Publication number: CN108366072B
Application number: CN201810182984.8A
Authority: CN
Inventors: 李会格; 张方国
Original assignee: Sun Yat Sen University
Current assignee: Sun Yat Sen University
Priority date: 2018-03-06
Filing date: 2018-03-06
Publication date: 2020-07-24
Anticipated expiration: 2038-03-06
Also published as: CN108366072A

Abstract

The invention belongs to the field of cloud storage, and particularly relates to a cloud storage method supporting voice encryption search. The user, the voice recognizer and the cloud server solve the problem of voice search encryption at the cloud end by operating a key generation algorithm, an encryption algorithm, a voice search instruction generation algorithm, a search encryption document algorithm and a local decryption algorithm. Compared with the existing text encryption searching mode, the voice encryption searching technology can be executed on any equipment supporting the voice function, the dependency on a keyboard is weakened, and the privacy of user data can be guaranteed not to be revealed. In addition, the voice encryption search can also detect the voice of a searcher, and the possibility of imitation of others and recording of electronic equipment is eliminated, so that the right of user search can be better maintained.

Description

Cloud storage method supporting voice encryption search

Technical Field

The invention belongs to the field of cloud storage, and particularly relates to a cloud storage method supporting voice encryption for searching documents.

Background

From ancient times to present, the storage mode of information has undergone three changes: paper archiving, local electronic archiving and cloud storage. The cloud storage can enable various different types of storage devices in a network to be integrated and cooperatively work through some application software, and provide data storage and service access for the outside. The system is established, so that a user can really realize the convenience of inquiring personal data on different devices at any time and any place, and the cost of the user for maintaining the devices is reduced to a certain extent. Thus, more and more users tend to save personal data to cloud products such as Amazon S3, hundredth clouds, and the like.
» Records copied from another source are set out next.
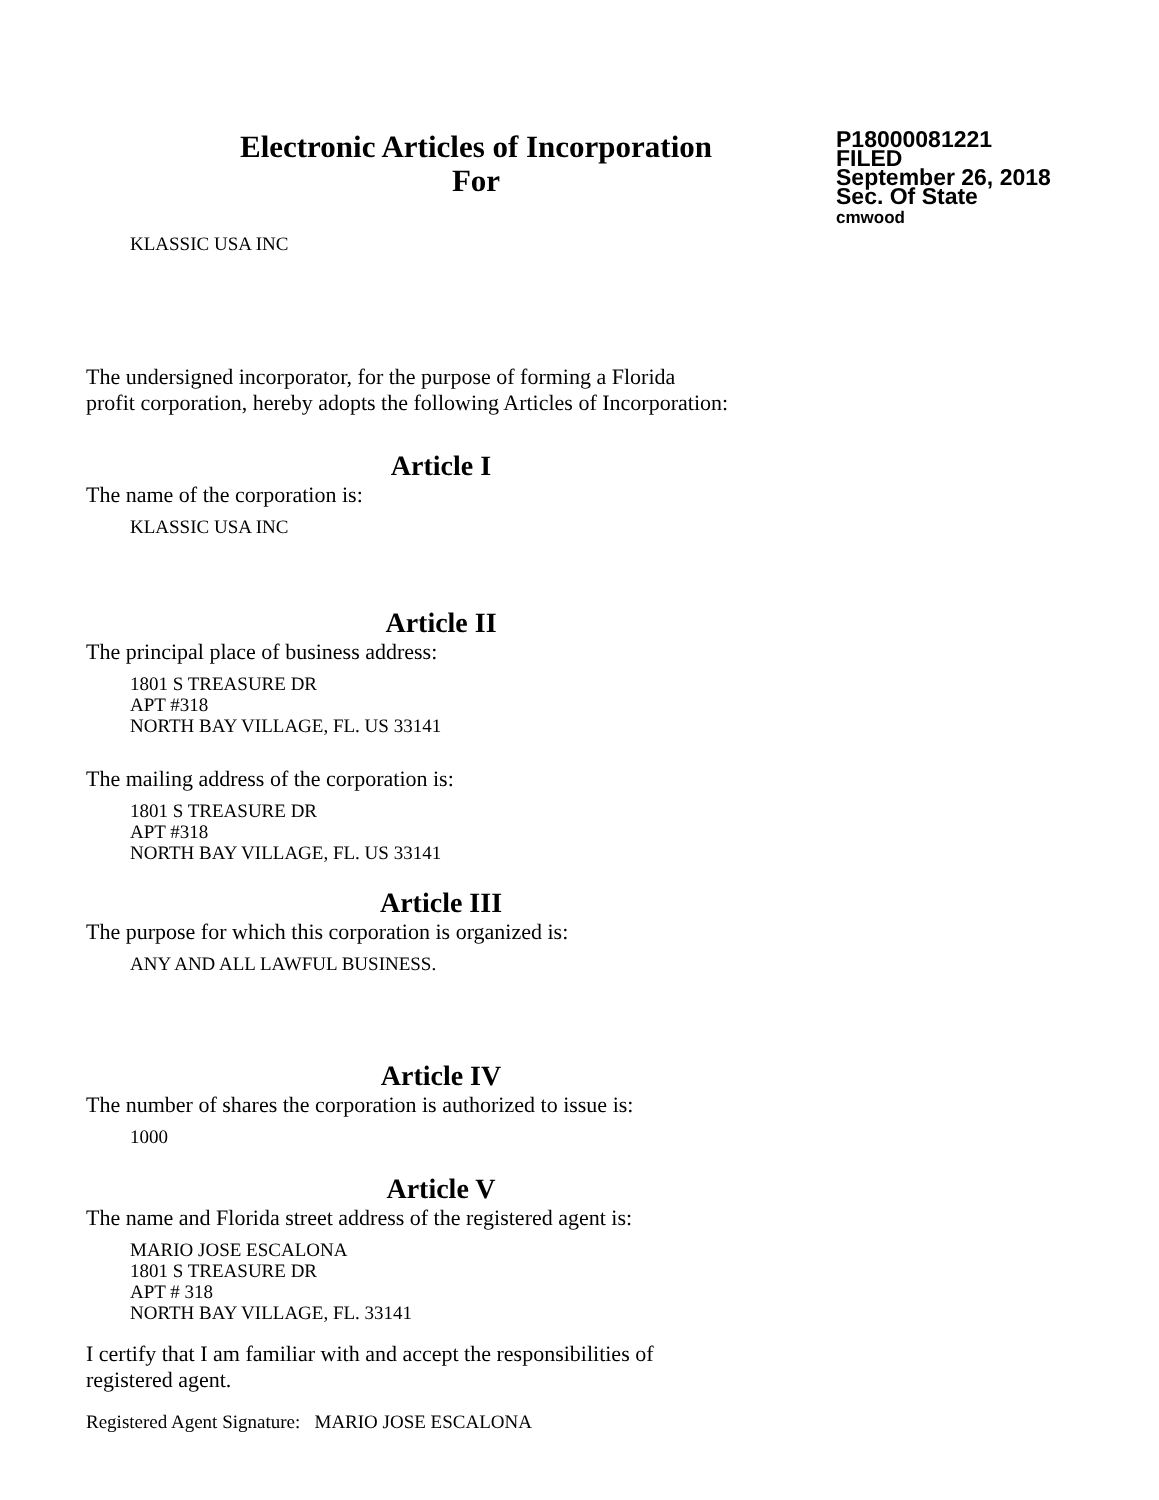Electronic Articles of Incorporation
For
P18000081221
FILED
September 26, 2018
Sec. Of State
cmwood
KLASSIC USA INC
The undersigned incorporator, for the purpose of forming a Florida
profit corporation, hereby adopts the following Articles of Incorporation:
Article I
The name of the corporation is:
KLASSIC USA INC
Article II
The principal place of business address:
1801 S TREASURE DR
APT #318
NORTH BAY VILLAGE, FL. US 33141
The mailing address of the corporation is:
1801 S TREASURE DR
APT #318
NORTH BAY VILLAGE, FL. US 33141
Article III
The purpose for which this corporation is organized is:
ANY AND ALL LAWFUL BUSINESS.
Article IV
The number of shares the corporation is authorized to issue is:
1000
Article V
The name and Florida street address of the registered agent is:
MARIO JOSE ESCALONA
1801 S TREASURE DR
APT # 318
NORTH BAY VILLAGE, FL. 33141
I certify that I am familiar with and accept the responsibilities of
registered agent.
Registered Agent Signature: MARIO JOSE ESCALONA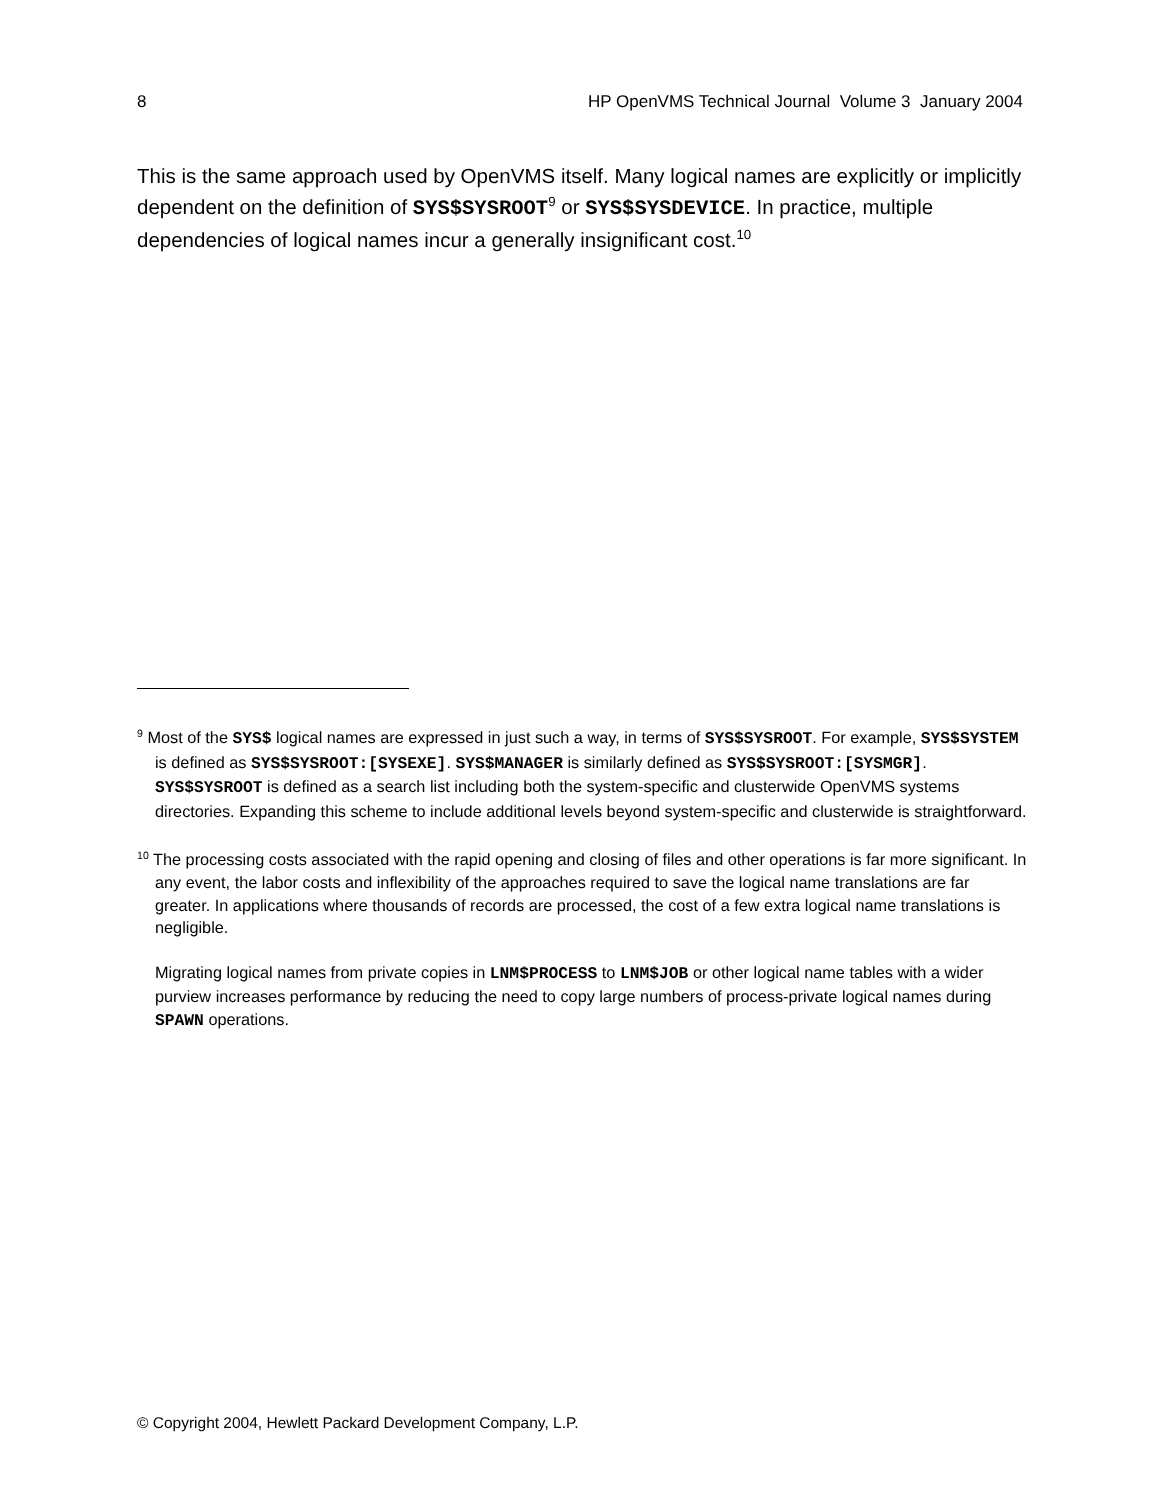8 HP OpenVMS Technical Journal Volume 3 January 2004
This is the same approach used by OpenVMS itself. Many logical names are explicitly or implicitly dependent on the definition of SYS$SYSROOT<sup>9</sup> or SYS$SYSDEVICE. In practice, multiple dependencies of logical names incur a generally insignificant cost.<sup>10</sup>
<sup>9</sup> Most of the SYS$ logical names are expressed in just such a way, in terms of SYS$SYSROOT. For example, SYS$SYSTEM is defined as SYS$SYSROOT:[SYSEXE]. SYS$MANAGER is similarly defined as SYS$SYSROOT:[SYSMGR]. SYS$SYSROOT is defined as a search list including both the system-specific and clusterwide OpenVMS systems directories. Expanding this scheme to include additional levels beyond system-specific and clusterwide is straightforward.
<sup>10</sup> The processing costs associated with the rapid opening and closing of files and other operations is far more significant. In any event, the labor costs and inflexibility of the approaches required to save the logical name translations are far greater. In applications where thousands of records are processed, the cost of a few extra logical name translations is negligible.
Migrating logical names from private copies in LNM$PROCESS to LNM$JOB or other logical name tables with a wider purview increases performance by reducing the need to copy large numbers of process-private logical names during SPAWN operations.
© Copyright 2004, Hewlett Packard Development Company, L.P.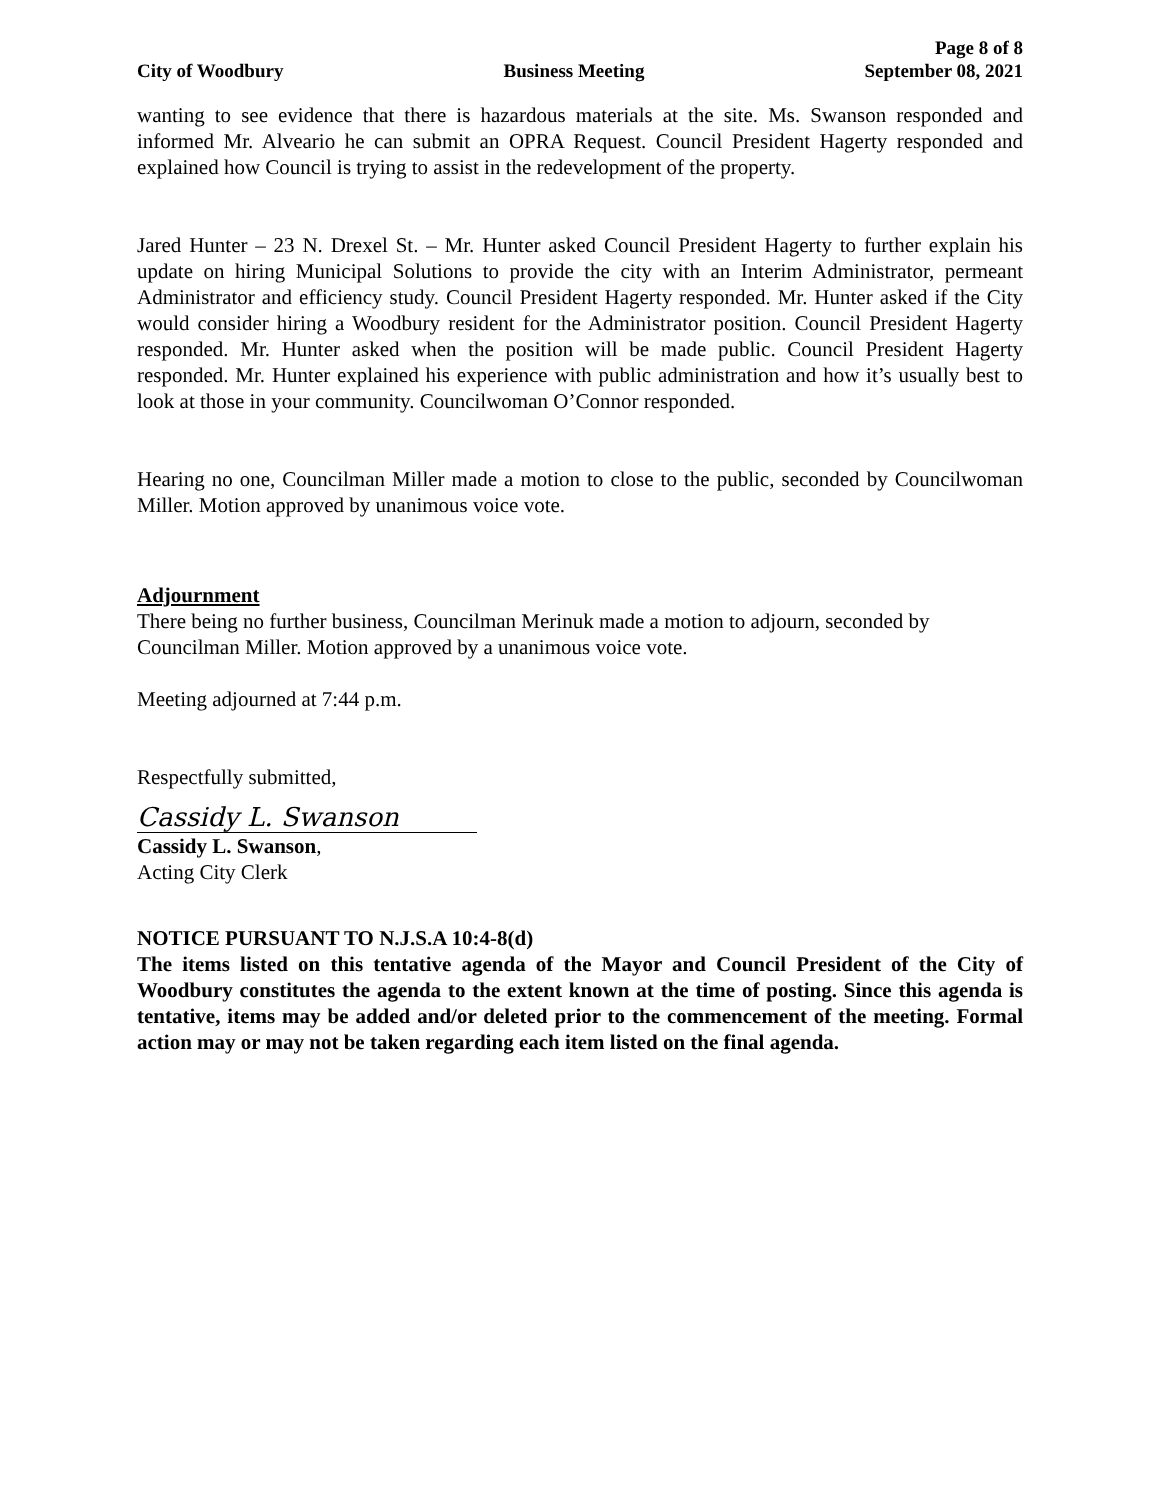City of Woodbury Business Meeting Page 8 of 8
September 08, 2021
wanting to see evidence that there is hazardous materials at the site. Ms. Swanson responded and informed Mr. Alveario he can submit an OPRA Request. Council President Hagerty responded and explained how Council is trying to assist in the redevelopment of the property.
Jared Hunter – 23 N. Drexel St. – Mr. Hunter asked Council President Hagerty to further explain his update on hiring Municipal Solutions to provide the city with an Interim Administrator, permeant Administrator and efficiency study. Council President Hagerty responded. Mr. Hunter asked if the City would consider hiring a Woodbury resident for the Administrator position. Council President Hagerty responded. Mr. Hunter asked when the position will be made public. Council President Hagerty responded. Mr. Hunter explained his experience with public administration and how it’s usually best to look at those in your community. Councilwoman O’Connor responded.
Hearing no one, Councilman Miller made a motion to close to the public, seconded by Councilwoman Miller. Motion approved by unanimous voice vote.
Adjournment
There being no further business, Councilman Merinuk made a motion to adjourn, seconded by Councilman Miller. Motion approved by a unanimous voice vote.
Meeting adjourned at 7:44 p.m.
Respectfully submitted,
Cassidy L. Swanson
Cassidy L. Swanson,
Acting City Clerk
NOTICE PURSUANT TO N.J.S.A 10:4-8(d)
The items listed on this tentative agenda of the Mayor and Council President of the City of Woodbury constitutes the agenda to the extent known at the time of posting. Since this agenda is tentative, items may be added and/or deleted prior to the commencement of the meeting. Formal action may or may not be taken regarding each item listed on the final agenda.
However, when the data is stored in the cloud, the user indirectly loses direct control of the data. The sensitive information in these data is often the subject of being stolen by others. To protect the privacy of data, a user usually encrypts data and then stores a ciphertext in the cloud. But what encryption algorithm is used is crucial because it is how to quickly and accurately implement conventional operation operations such as search, comparison, etc. on the encrypted data. In terms of searching, Song et al first proposed the concept of symmetric search encryption in 2000 and presented a specific example algorithm.

Symmetric search encryption schemes typically involve both the user and the server. Specifically, the user first encrypts the plaintext document D using a secure symmetric cryptographic algorithm, and then uploads the corresponding encryption result C to the server. If the cloud space occupancy rate is not considered, the user can also generate an encrypted search index I for the plaintext document D, and the index I is stored on the server together with the ciphertext document C. When a user wants to inquire a document containing a keyword w, the user firstly generates a search instruction t (w) for the keyword w locally by using the own key, and then sends the search instruction t (w) to the server. And after receiving the search instruction t (w), the cloud server performs matching test on the ciphertext document C by using t (w) under the condition of no index I, and returns the corresponding ciphertext document C to the user if the test is passed. And under the condition that the index I exists, the server calculates the pointer values of the target documents by combining t (w) and I, and then returns the encrypted documents C corresponding to the pointers to the user. And finally, after the user receives the C, the user locally decrypts the ciphertext C by using the own key.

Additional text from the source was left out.